Once done, you then begin adding in the set-ups and operations to machine that part. This gives you the benefit that with all features defined up front, you can use simulation and collision/gouge checking at any time and a greater level of control over what you’re machining.
More accessible toolpaths
Alongside the organisational matters, VISI 21 also sees the company take a different approach to providing access to all of the options, variables and parameters for each operation.
In previous releases, more advanced options have been tucked away in separate dialogs or tabs – making them harder to find.
For VISI 21, this changes. Each operations’ dialog features all of the options, commands and variables in a single window — it might sound more complex (and it is, until you get used to the wealth of information presented in one hit) but ultimately, research showed this is what customers wanted, and this is about giving the user tools that are accessible.
Each dialog is clearly organised and there’s heavy use of tool-tips and help where needed.
Completing the CAM developments, a new NC simulator has been introduced for VISI 21 capable of real G-code verification after the toolpaths have been post-processed. All relevant G codes, M codes and movements are simulated.
During the simulation the axis positions, status variables, offset and other parameters can all be monitored and checked. Importantly, the processing times can be realistically computed, accurately reporting the processing times for each tool and each machining program.
Within the mould and die industries, Wire Electrode Discharge Machining (Wire EDM) is a common manufacturing process — it allows the creation of complex and often fine detailed features that would be difficult, if not impossible, to machine with traditional cutters.
VISI has supported Wire EDM for many years, but the VISI 21 release introduces a new ‘Smart’ operation that eliminates the need for the user to assign a specific 2 or 4 axis operation to a feature.
The cycle creates the simplest NC code by analysing the upper and lower contours of a feature and applying the most efficient toolpath. For example, if a 4-axis feature can be machined with 2 axis NC code then the smart operation will intelligently decide this.
Another key point to highlight is that VISI 21 fully supports AgieCharmilles machines with HMI controllers.

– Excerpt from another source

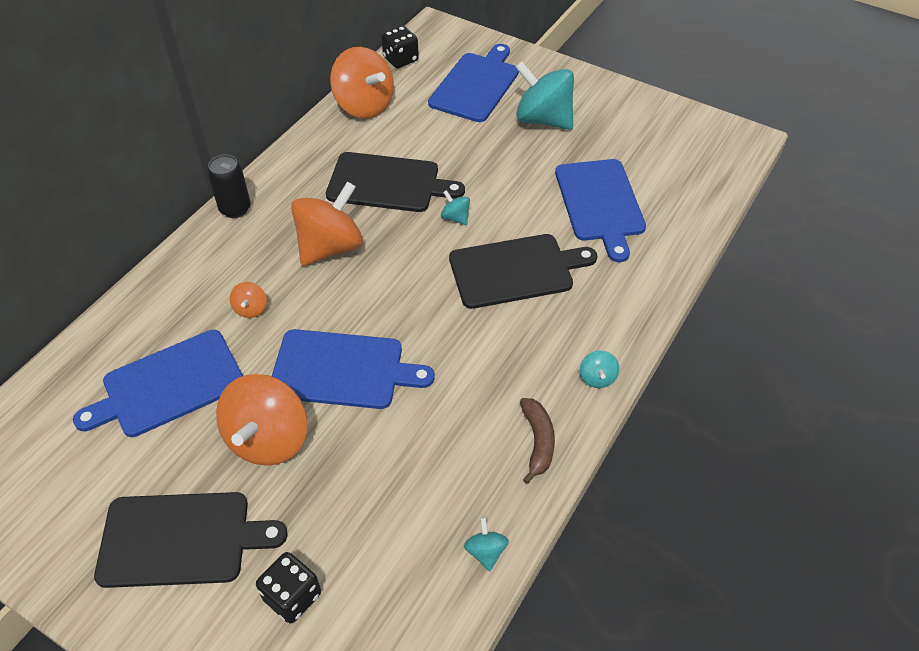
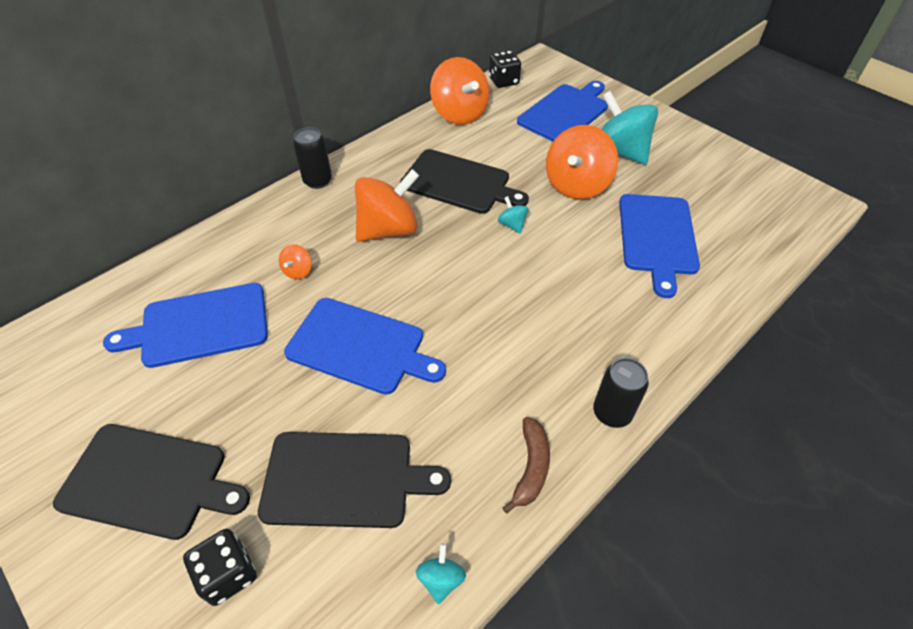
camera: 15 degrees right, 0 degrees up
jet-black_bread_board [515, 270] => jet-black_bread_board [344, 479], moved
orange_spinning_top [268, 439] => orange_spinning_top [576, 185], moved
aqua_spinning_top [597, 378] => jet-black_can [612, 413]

The technology information is read directly from the AgieCharmilles EDM Expert software, which means the operator can now fully program the machine, including technology, in an offline environment.
One thing that’s worth discussing is that alongside all of the changes, updates and enhancements we’ve discussed, VISI 21 also sees the company embark on a pretty long term project to consolidate the toolpaths of choice across all of its products to produce a multi-discipline CAM engine — remember, we’re talking VISI, Surfcam, WorkNC, Edgecam, Alphacam.

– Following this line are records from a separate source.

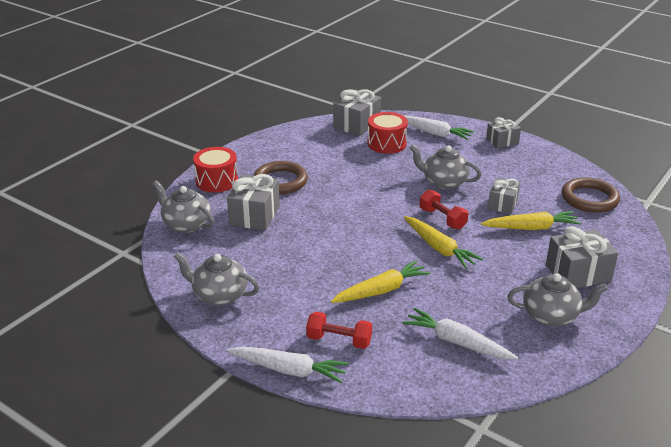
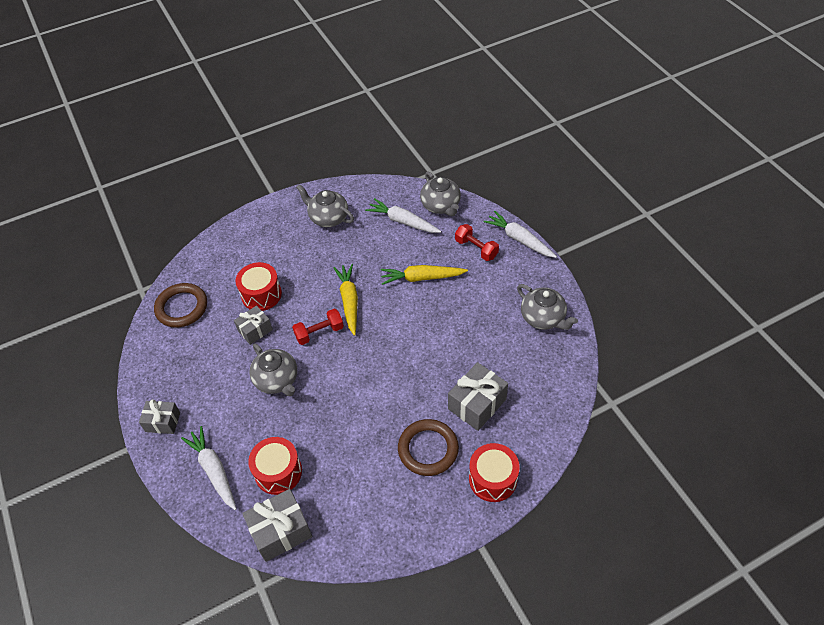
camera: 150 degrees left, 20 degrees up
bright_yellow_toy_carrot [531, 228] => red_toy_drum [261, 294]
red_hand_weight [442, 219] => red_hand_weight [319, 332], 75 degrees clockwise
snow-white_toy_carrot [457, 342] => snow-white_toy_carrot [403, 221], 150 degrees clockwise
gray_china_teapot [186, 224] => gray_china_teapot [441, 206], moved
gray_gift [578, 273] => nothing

The development team is working to find the best toolpaths amongst that wealth of knowledge and you’ll see the same consolidation across all of these products where appropriate.

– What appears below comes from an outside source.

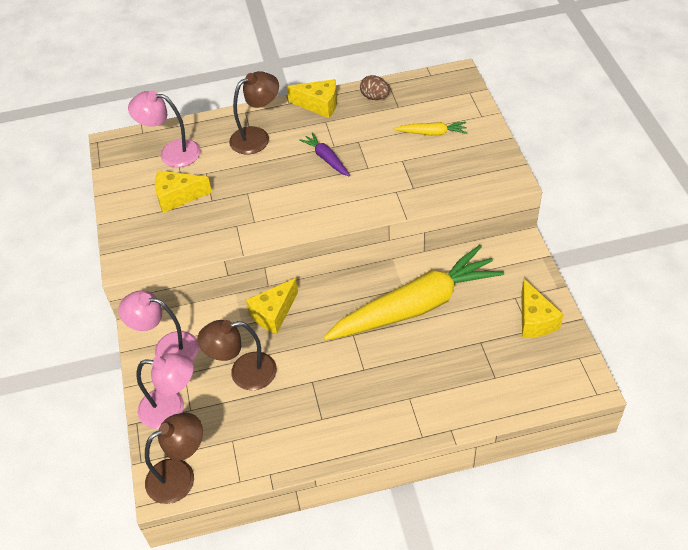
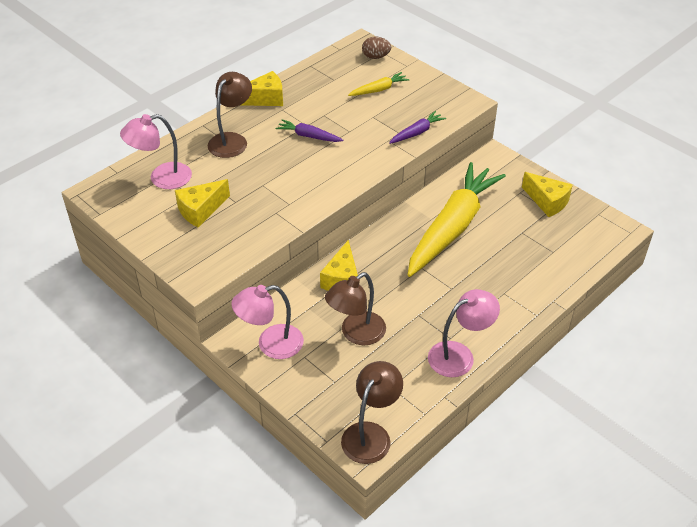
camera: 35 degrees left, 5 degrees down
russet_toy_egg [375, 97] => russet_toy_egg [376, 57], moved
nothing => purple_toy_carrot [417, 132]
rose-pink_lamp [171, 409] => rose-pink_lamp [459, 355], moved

It’s also worth noting that for many years, Vero has been OEM licensing its toolpath libraries, and others within the industry will benefit from this technology consolidation.
VISI is a comprehensive set of tools for designing and manufacturing complex products in the mould and die industry (though it is seeing adoption elsewhere) and has the tools that industry needs.
From handling complex but dumb geometry, through machining preparation to programming machining operation and simulation.
As part of the Hexagon group, it’s going to be interesting to see how the system grows and how the consolidation across that product range is going to pan out in the coming years.
Also the interesting thing happening in the CAM market is how pricing is shifting.
Looking at VISI 21, it’s clear that the company is seeing this too and some of the more advanced, typically greater priced cost options (such as machining complex pockets in 2.5 axis as well as full gouge checking against 3D fixtures) are now available in two axis modules.
This makes it more affordable for those that don’t need the highly complex capabilities but want to operate efficiently.